Page-level text extractions

[Start of section]

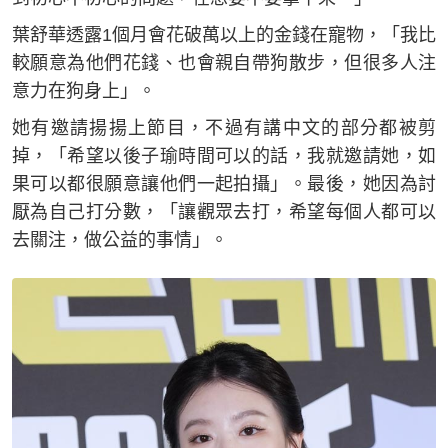
葉舒華透露1個月會花破萬以上的金錢在寵物，「我比
較願意為他們花錢、也會親自帶狗散步，但很多人注
意力在狗身上」。
她有邀請揚揚上節目，不過有講中文的部分都被剪
掉，「希望以後子瑜時間可以的話，我就邀請她，如
果可以都很願意讓他們一起拍攝」。最後，她因為討
厭為自己打分數，「讓觀眾去打，希望每個人都可以
去關注，做公益的事情」。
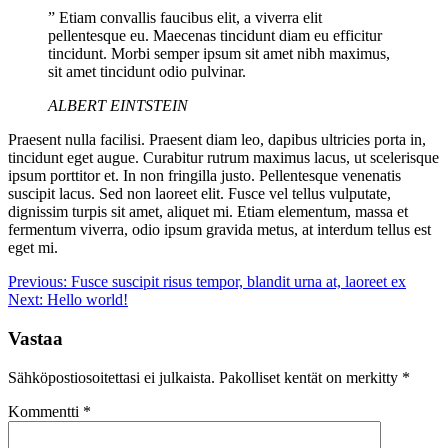
” Etiam convallis faucibus elit, a viverra elit
pellentesque eu. Maecenas tincidunt diam eu efficitur
tincidunt. Morbi semper ipsum sit amet nibh maximus,
sit amet tincidunt odio pulvinar.
ALBERT EINTSTEIN
Praesent nulla facilisi. Praesent diam leo, dapibus ultricies porta in,
tincidunt eget augue. Curabitur rutrum maximus lacus, ut scelerisque
ipsum porttitor et. In non fringilla justo. Pellentesque venenatis
suscipit lacus. Sed non laoreet elit. Fusce vel tellus vulputate,
dignissim turpis sit amet, aliquet mi. Etiam elementum, massa et
fermentum viverra, odio ipsum gravida metus, at interdum tellus est
eget mi.
Artikkelien
Previous:
Fusce suscipit risus tempor, blandit urna at, laoreet ex
Next:
Hello world!
selaus
Vastaa
Sähköpostiosoitettasi ei julkaista.
Pakolliset kentät on merkitty
*
Kommentti
*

[End of section]

DIRECTIONS FOR THIS TASK
From the first line to the last, reproduce the records above exactly and skip the pictures.

YOUR RESPONSE
葉舒華透露1個月會花破萬以上的金錢在寵物，「我比
較願意為他們花錢、也會親自帶狗散步，但很多人注
意力在狗身上」。
她有邀請揚揚上節目，不過有講中文的部分都被剪
掉，「希望以後子瑜時間可以的話，我就邀請她，如
果可以都很願意讓他們一起拍攝」。最後，她因為討
厭為自己打分數，「讓觀眾去打，希望每個人都可以
去關注，做公益的事情」。
” Etiam convallis faucibus elit, a viverra elit
pellentesque eu. Maecenas tincidunt diam eu efficitur
tincidunt. Morbi semper ipsum sit amet nibh maximus,
sit amet tincidunt odio pulvinar.
ALBERT EINTSTEIN
Praesent nulla facilisi. Praesent diam leo, dapibus ultricies porta in,
tincidunt eget augue. Curabitur rutrum maximus lacus, ut scelerisque
ipsum porttitor et. In non fringilla justo. Pellentesque venenatis
suscipit lacus. Sed non laoreet elit. Fusce vel tellus vulputate,
dignissim turpis sit amet, aliquet mi. Etiam elementum, massa et
fermentum viverra, odio ipsum gravida metus, at interdum tellus est
eget mi.
Artikkelien
Previous:
Fusce suscipit risus tempor, blandit urna at, laoreet ex
Next:
Hello world!
selaus
Vastaa
Sähköpostiosoitettasi ei julkaista.
Pakolliset kentät on merkitty
*
Kommentti
*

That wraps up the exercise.